Bravissima, Erika! Voglio però credere che sia solo e soltanto frutto di fantasia; altrimenti, sarebbe un "osanna" all'amore più che profano, all'amore violento, all'amore grave di disperazione e senz'alcun futuro... Tutto, a danno della povera donna vittima!

-- 28/03/2013 -- 14:15:17 -- Erika

E' un racconto ispirato a vicende reali, non necessariamente vissute in prima persona! Potrebbe risultare pericoloso, spesso difficile addentrarsi nei meandri della mente umana e non è facile esprimere opinioni in merito. Non si può accusare qualcuno di essere incapace di amare, ognuno ama a modo suo... il "come" fa la differenza. Un pensiero va a tutti coloro che si nascondono nel silenzio, a tutte le vittime dell'Amore. E non esistono vinti o vincitori, ma solo eroi. La ringrazio, Vincenzo!

-- 29/03/2013 -- 17:58:17 -- vincenzo

Certo, cara "collega" (posso definirti così?).

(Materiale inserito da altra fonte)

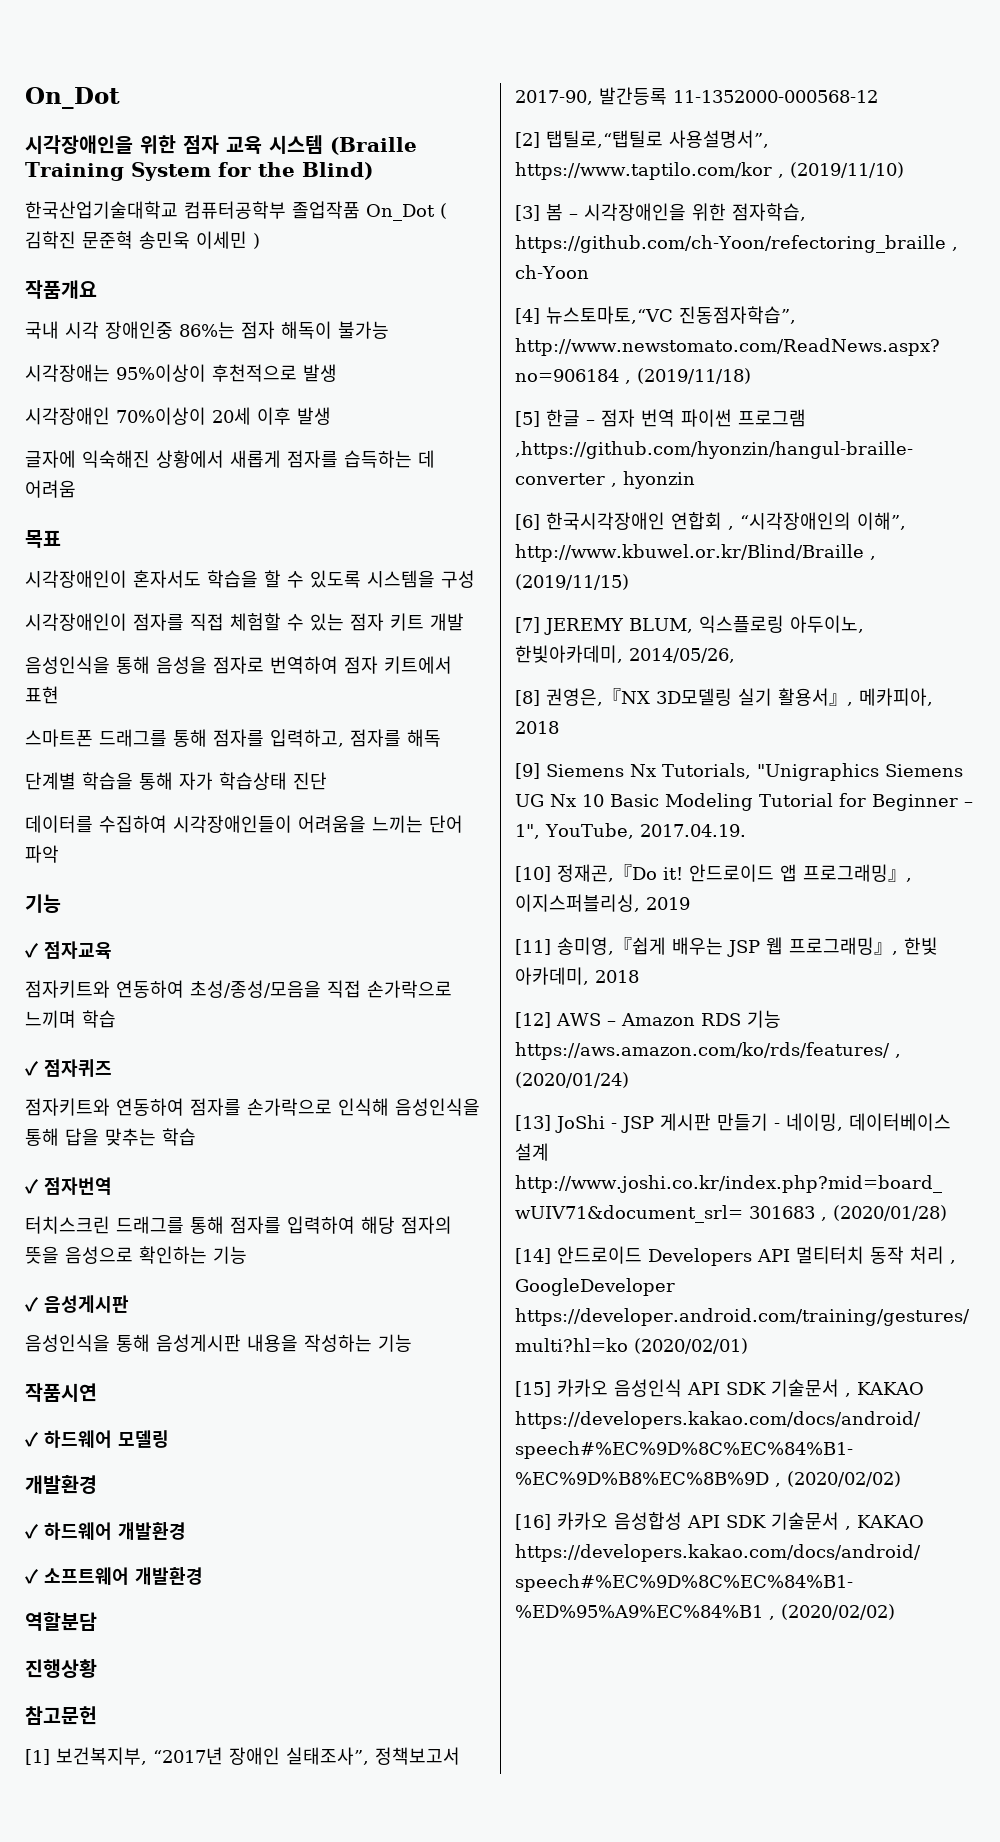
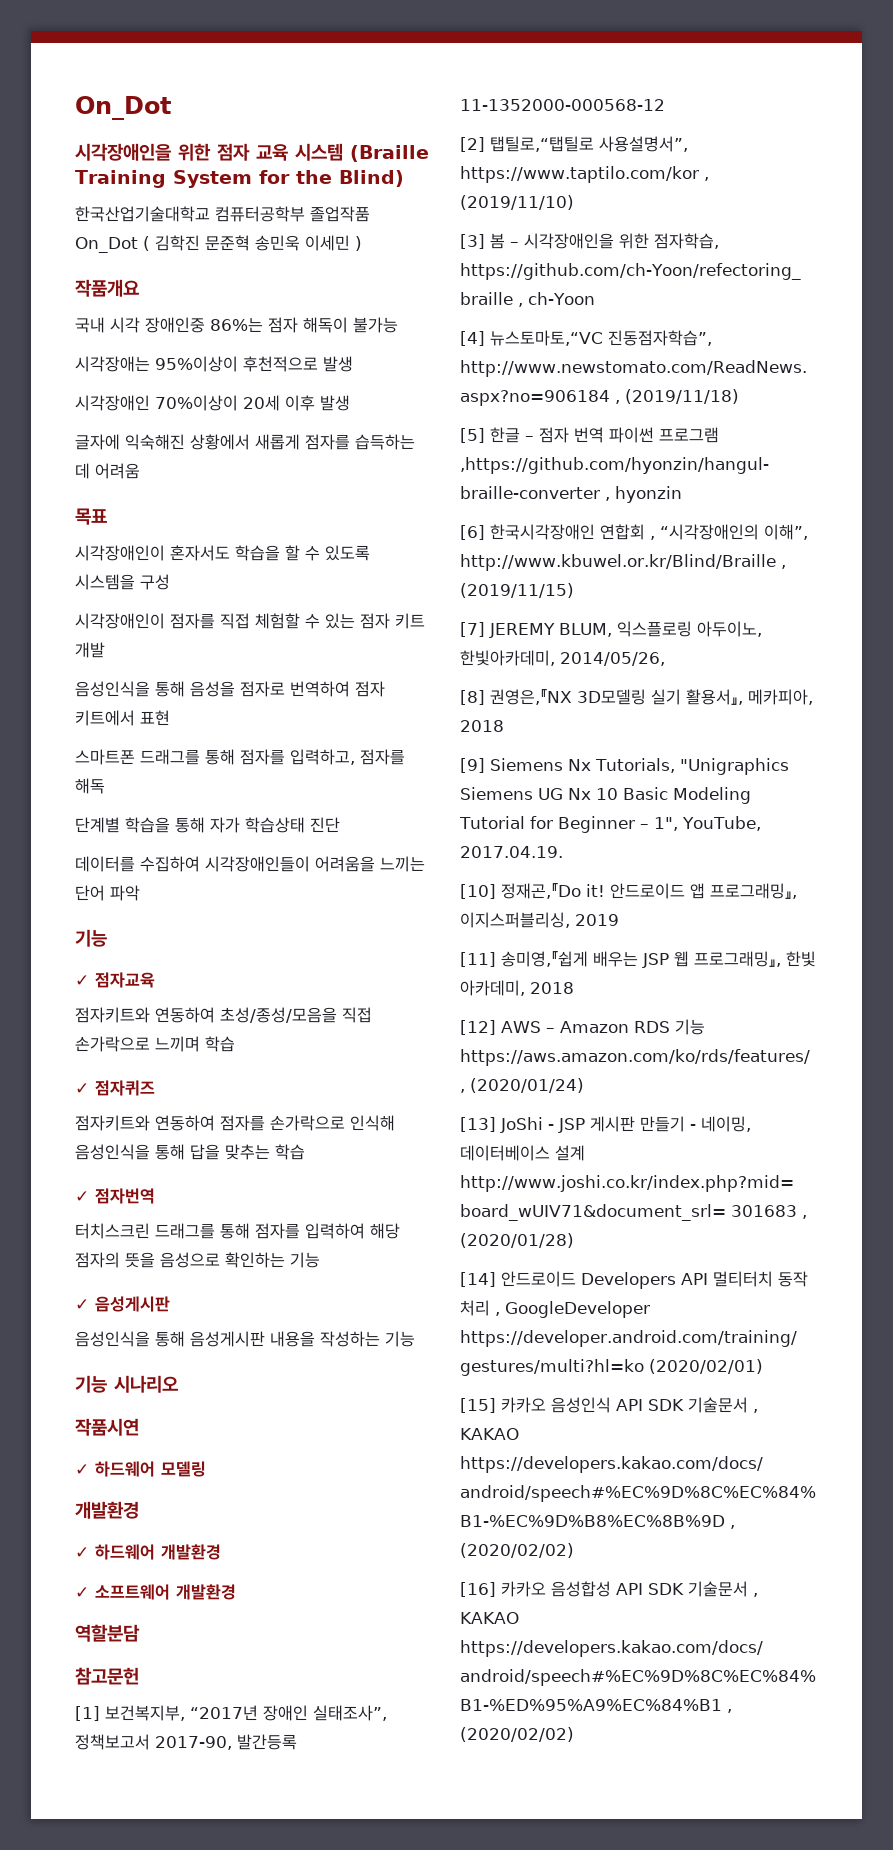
(412, 1343) none -> [75,1375,178,1393] // 기능 시나리오
[25,1659,97,1678] // 진행상황 -> (140, 1633) none

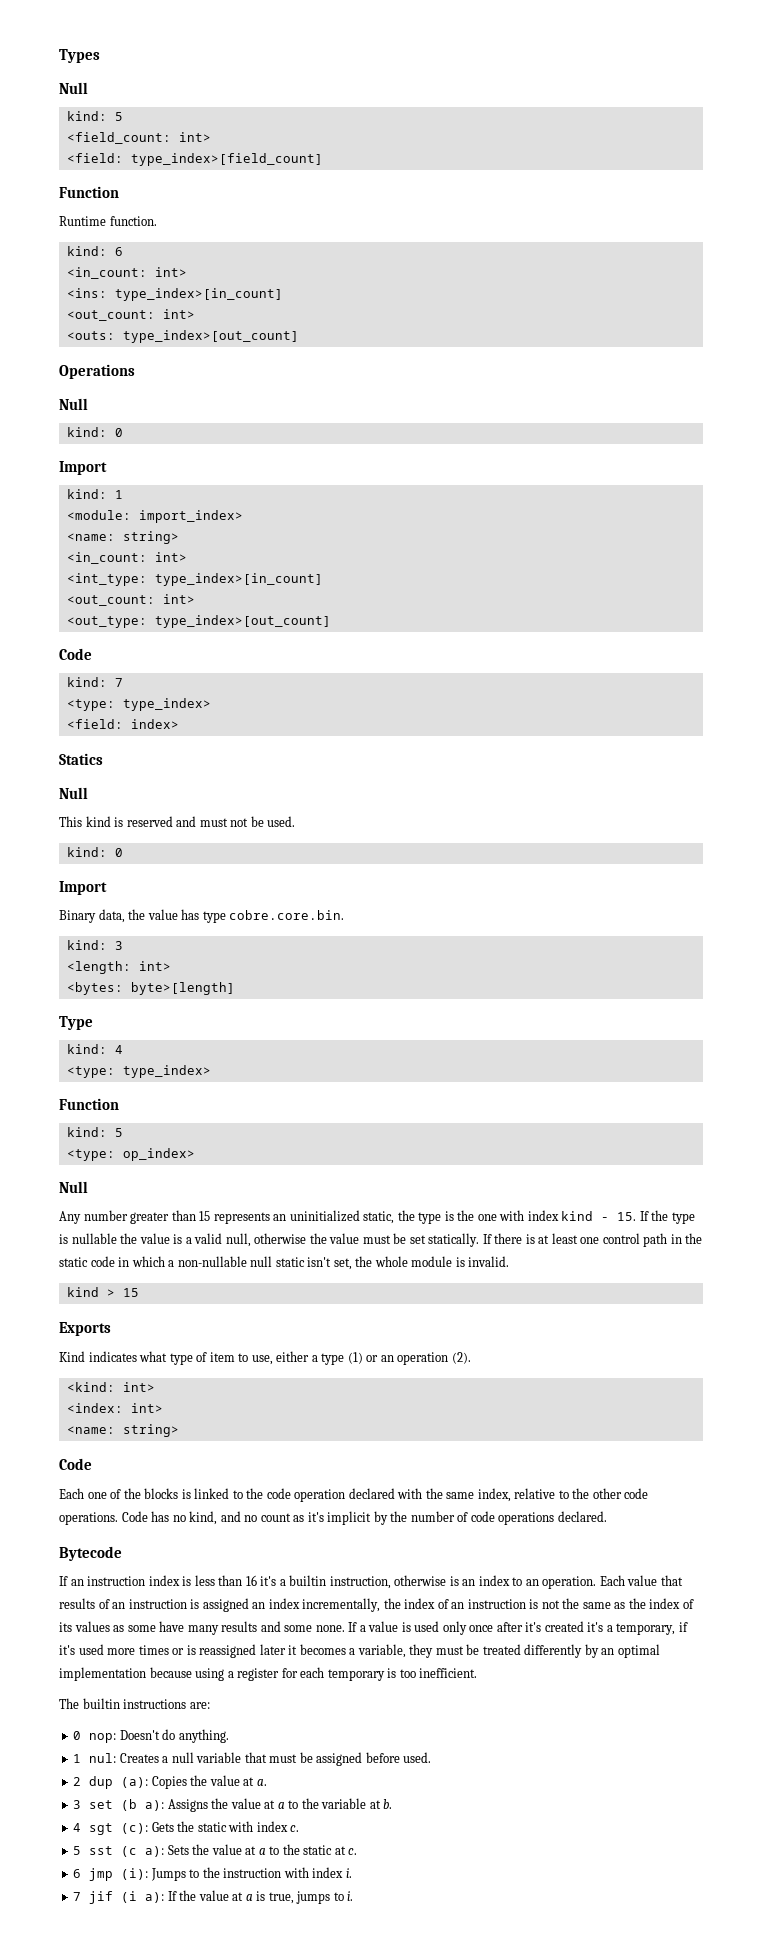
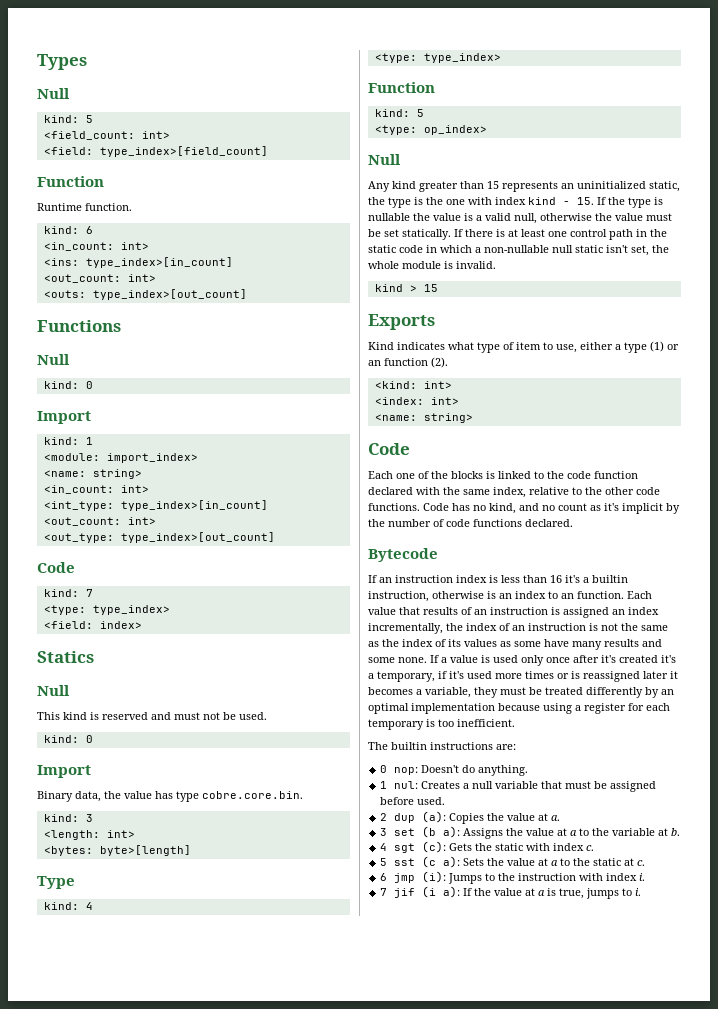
[59,364,135,379] Operations -> [37,320,121,332] Functions
[83,1210,128,1221] number -> [392,181,416,189] kind
[397,1352,449,1365] operation -> [384,358,428,366] function
[294,1489,346,1502] operation -> [594,471,638,479] function
[59,1512,118,1525] operations. -> [368,503,420,511] functions.
[498,1512,555,1525] operations -> [473,519,522,527] functions
[542,1576,597,1589] operation. -> [577,591,624,599] function.

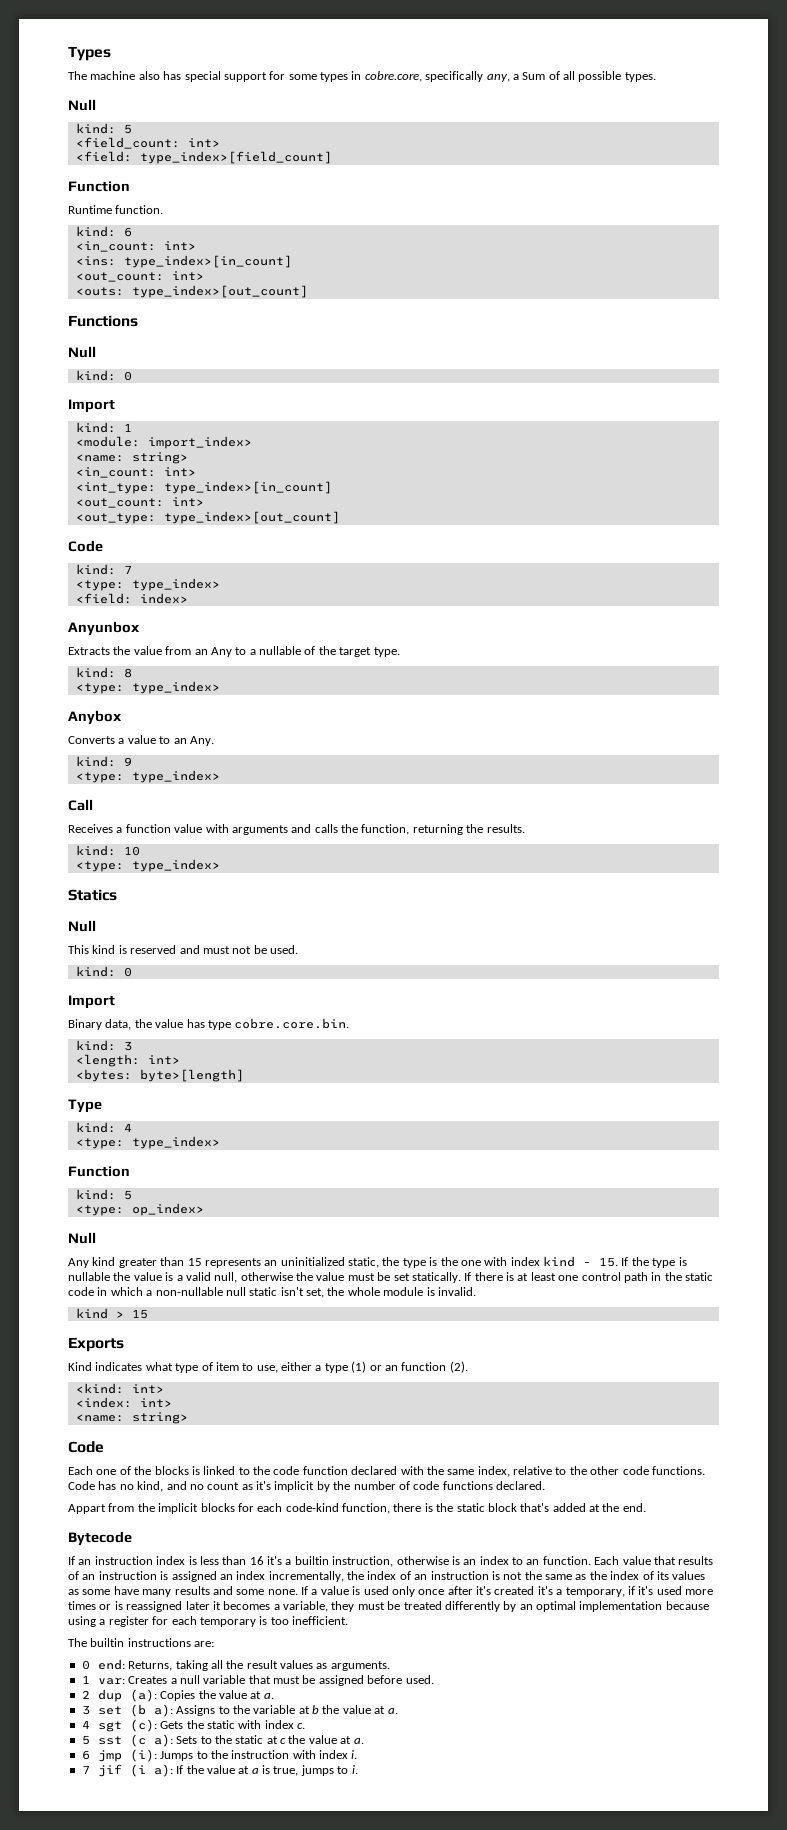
(87, 62) none -> [68,71,656,82] // The machine also has special support for some types in cobre.core, specifically any, a Sum of all possible types.
(142, 625) none -> [68,621,140,636] [68,646,400,657] [75,667,132,678] [75,681,220,694] [68,710,122,725] [68,735,214,746] [75,756,132,767] [75,770,220,783] [68,799,93,811] [68,824,525,835] [75,845,140,856] [75,859,220,872] // Anyunbox // Extracts the value from an Any to a nullable of the target type. // kind: 8 // <type: type_index> // Anybox // Converts a value to an Any. // kind: 9 // <type: type_index> // Call // Receives a function value with arguments and calls the function, returning the results. // kind: 10 // <type: type_index>
(573, 523) none -> [68,1503,646,1514] // Appart from the implicit blocks for each code-kind function, there is the static block that's added at the end.
[394,765,529,776] [380,781,419,789] nop: Doesn't do anything. // 1 nul: -> [97,1659,390,1671] [81,1675,125,1685] end: Returns, taking all the result values as arguments. // 1 var:
[506,828,681,836] the value at a to the variable at b. -> [218,1705,398,1714] to the variable at b the value at a.
[487,858,646,866] the value at a to the static at c. -> [200,1735,364,1744] to the static at c the value at a.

Si può essere "eroi" come tu dici e ciascuno di noi può darne definizione secondo il proprio vissuto o secondo il proprio angolo di visuale - che non può e non potrebbe essere (è meglio che non sia), identico per tutti. Quanto a "legere in" quel che è stato scritto, in pari modo viene recepito/interpretato. Ogni "morale" a parte, rimane invariato il mio giudizio, il mio compiacimento: sei all'incipit di un'ottima strada.